1.b. Go in full blown panic attack. This is it. This was too good to be
true. All these deprivations for NOTHING! Life sucks. F-word! I'm going to
drown myself in ice cream until it feels better.
1.b. Inflate the stuff. You have become obese again! You need to CORRECT
that! You decide to go on a fast for a few days, in order to lose the
balloon that has replaced your belly. Then, it will be veggies and white
fish only for several weeks. Got to beat that stupid body into compliance!
2) Take note of the new weight (that's the aware part) as a general data
about your life - like you would take note of back pain, running nose or
feeling tired. Wonder if you did anything special that could have caused
that small weight gain - and this is a small weight gain, nothing you can't
lose comfortably over a few weeks.

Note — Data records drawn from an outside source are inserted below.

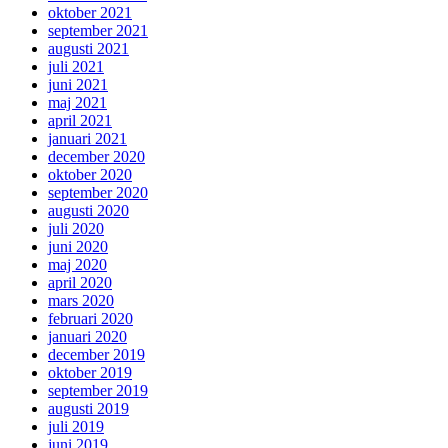
oktober 2021
september 2021
augusti 2021
juli 2021
juni 2021
maj 2021
april 2021
januari 2021
december 2020
oktober 2020
september 2020
augusti 2020
juli 2020
juni 2020
maj 2020
april 2020
mars 2020
februari 2020
januari 2020
december 2019
oktober 2019
september 2019
augusti 2019
juli 2019
juni 2019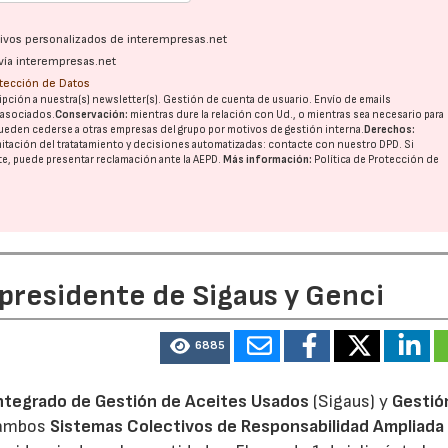
ativos personalizados de interempresas.net
vía interempresas.net
otección de Datos
pción a nuestra(s) newsletter(s). Gestión de cuenta de usuario. Envío de emails
o asociados.
Conservación:
mientras dure la relación con Ud., o mientras sea necesario para
ueden cederse a otras
empresas del grupo
por motivos de gestión interna.
Derechos:
imitación del tratatamiento y decisiones automatizadas:
contacte con nuestro DPD
. Si
nte, puede presentar reclamación ante la
AEPD
.
Más información:
Política de Protección de
 presidente de Sigaus y Genci
6885
ntegrado de Gestión de Aceites Usados
(Sigaus) y
Gestió
 ambos
Sistemas Colectivos de Responsabilidad Ampliada 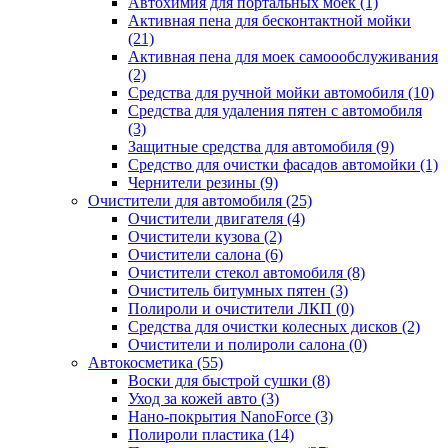
Автохимия для портальных моек (1)
Активная пена для бесконтактной мойки
(21)
Активная пена для моек самоообслуживания
(2)
Средства для ручной мойки автомобиля (10)
Средства для удаления пятен с автомобиля
(3)
Защитные средства для автомобиля (9)
Средство для очистки фасадов автомойки (1)
Чернители резины (9)
Очистители для автомобиля (25)
Очистители двигателя (4)
Очистители кузова (2)
Очистители салона (6)
Очистители стекол автомобиля (8)
Очиститель битумных пятен (3)
Полироли и очистители ЛКП (0)
Средства для очистки колесных дисков (2)
Очистители и полироли салона (0)
Автокосметика (55)
Воски для быстрой сушки (8)
Уход за кожей авто (3)
Нано-покрытия NanoForce (3)
Полироли пластика (14)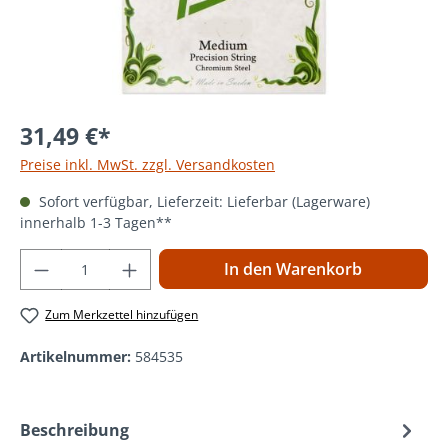
31,49 €*
Preise inkl. MwSt. zzgl. Versandkosten
Sofort verfügbar, Lieferzeit: Lieferbar (Lagerware)
innerhalb 1-3 Tagen**
Produkt Anzahl: Gib den gewünschten Wer
In den Warenkorb
Zum Merkzettel hinzufügen
Artikelnummer:
584535
Beschreibung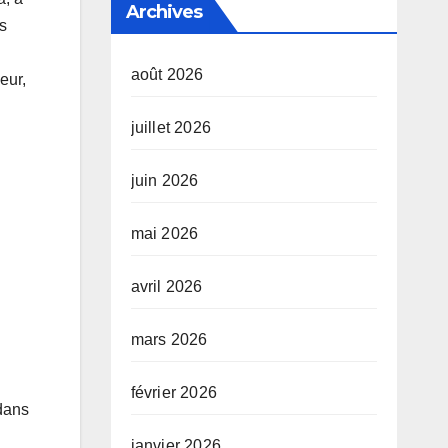
Archives
s
août 2026
eur,
juillet 2026
juin 2026
mai 2026
avril 2026
mars 2026
février 2026
 dans
janvier 2026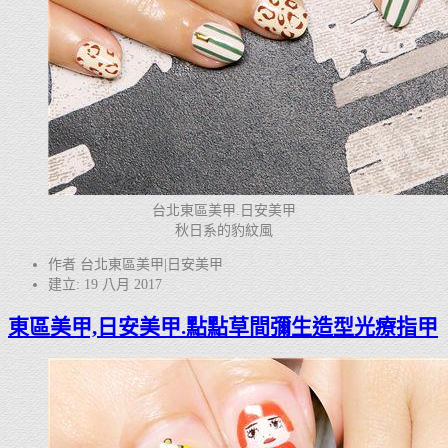
台北東區美甲.日安美甲
秋日系的豹紋風
作者 台北東區美甲|日安美甲
建立: 19 八月 2017
東區美甲,日安美甲.點點草間彌生造型光療指甲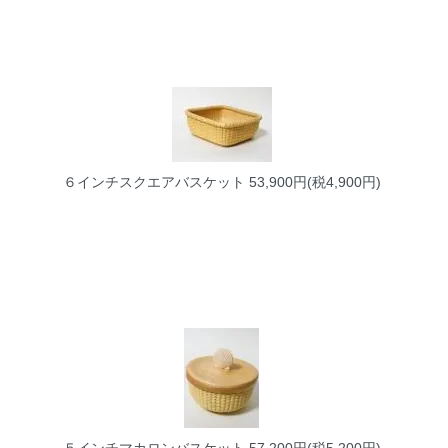
６インチスクエアバスケット
53,900円(税4,900円)
５インチマカロンバスケット
57,200円(税5,200円)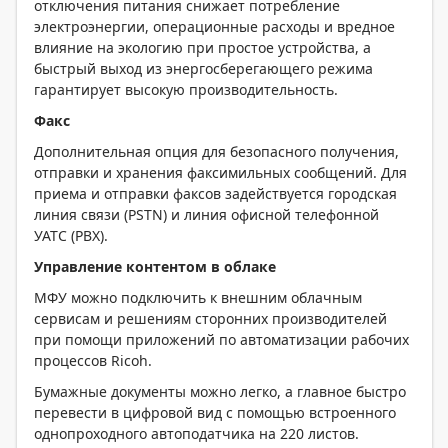
отключения питания снижает потребление
электроэнергии, операционные расходы и вредное
влияние на экологию при простое устройства, а
быстрый выход из энергосберегающего режима
гарантирует высокую производительность.
Факс
Дополнительная опция для безопасного получения,
отправки и хранения факсимильных сообщений. Для
приема и отправки факсов задействуется городская
линия связи (PSTN) и линия офисной телефонной
УАТС (PBX).
Управление контентом в облаке
МФУ можно подключить к внешним облачным
сервисам и решениям сторонних производителей
при помощи приложений по автоматизации рабочих
процессов Ricoh.
Бумажные документы можно легко, а главное быстро
перевести в цифровой вид с помощью встроенного
однопроходного автоподатчика на 220 листов.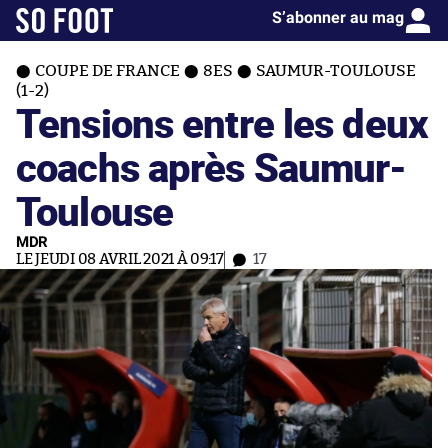
S’abonner au mag
COUPE DE FRANCE
8ES
SAUMUR-TOULOUSE
(1-2)
Tensions entre les deux
coachs après Saumur-
Toulouse
MDR
LE JEUDI 08 AVRIL 2021 À 09:17
17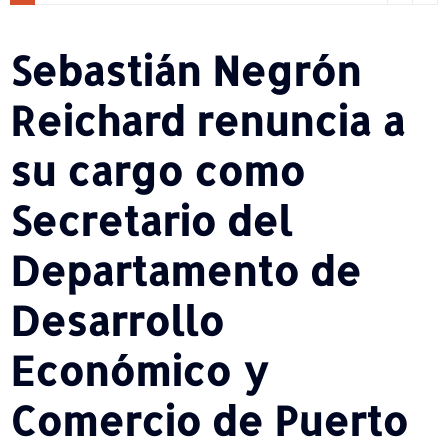
Sebastián Negrón
Reichard renuncia a
su cargo como
Secretario del
Departamento de
Desarrollo
Económico y
Comercio de Puerto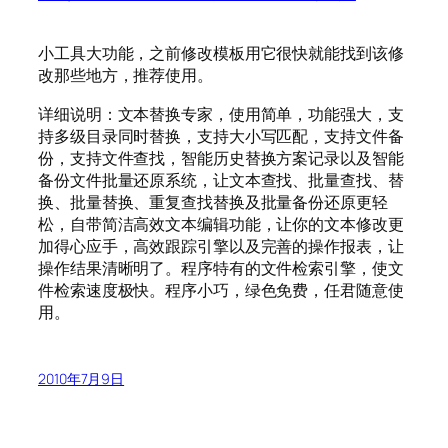
小工具大功能，之前修改模板用它很快就能找到该修
改那些地方，推荐使用。
详细说明：文本替换专家，使用简单，功能强大，支
持多级目录同时替换，支持大小写匹配，支持文件备
份，支持文件查找，智能历史替换方案记录以及智能
备份文件批量还原系统，让文本查找、批量查找、替
换、批量替换、重复查找替换及批量备份还原更轻
松，自带简洁高效文本编辑功能，让你的文本修改更
加得心应手，高效跟踪引擎以及完善的操作报表，让
操作结果清晰明了。程序特有的文件检索引擎，使文
件检索速度极快。程序小巧，绿色免费，任君随意使
用。
2010年7月9日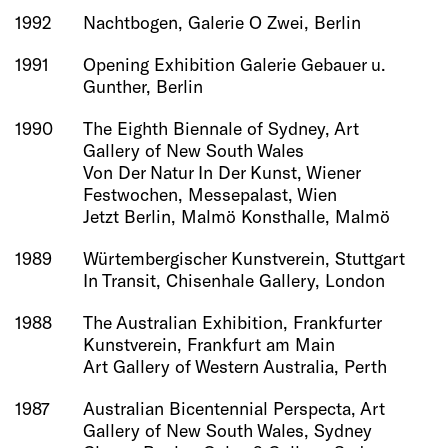
1992
Nachtbogen, Galerie O Zwei, Berlin
1991
Opening Exhibition Galerie Gebauer u.
Gunther, Berlin
1990
The Eighth Biennale of Sydney, Art
Gallery of New South Wales
Von Der Natur In Der Kunst, Wiener
Festwochen, Messepalast, Wien
Jetzt Berlin, Malmö Konsthalle, Malmö
1989
Würtembergischer Kunstverein, Stuttgart
In Transit, Chisenhale Gallery, London
1988
The Australian Exhibition, Frankfurter
Kunstverein, Frankfurt am Main
Art Gallery of Western Australia, Perth
1987
Australian Bicentennial Perspecta, Art
Gallery of New South Wales, Sydney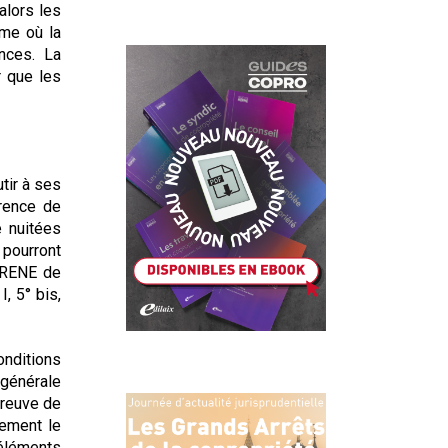
alors les
sme où la
nces. La
r que les
tir à ses
rrence de
 nuitées
pourront
SIRENE de
, 5° bis,
onditions
 générale
preuve de
rement le
 éléments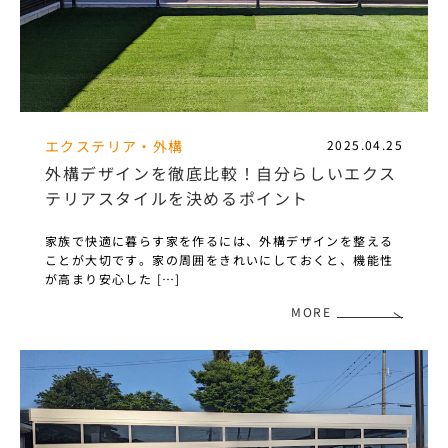
エクステリア・外構
2025.04.25
外構デザインを徹底比較！自分らしいエクス
テリアスタイルを決めるポイント
家族で快適に暮らす家を作るには、外構デザインを整える
ことが大切です。家の周囲をきれいにしておくと、機能性
が高まり安心した […]
MORE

You start going through some of your
weight loss routines again, the ones that seem to be in relation with the
cause of the weight gain. You watch your carbs a bit more, or you try to
focus a bit more on your hunger and satiety. If this was stress related and
you're really going through difficult times, you don't hide behind a tree,
and accept that either you have to face it, or you seek some help from a
therapist to go through the difficult times.

I think that's what they meant. Many dieters go through variations of 1),
though in less caricatural intensity. I think normal people are able to go
through 2) in an unconscious manner. Many are tuned enough to their body to
*feel* weight regain - they will feel a bit sluggish, unwell, heavy... Then,
they will do the corrections in an unconscious manner. Or it will hit
conscious level, but they handle it better since they don't go ballistic
about weight gain. That's all these people who notice a little weight gain,
and "eat a bit less".
It has been suggested that this is why exercising plays a major role in
*maintenance*, while its role in weight loss is less important. Beyond the
immediate effects (muscles growth, calories burn...), exercise makes you
aware of your body. If you run daily, you can *feel* weight gain early on.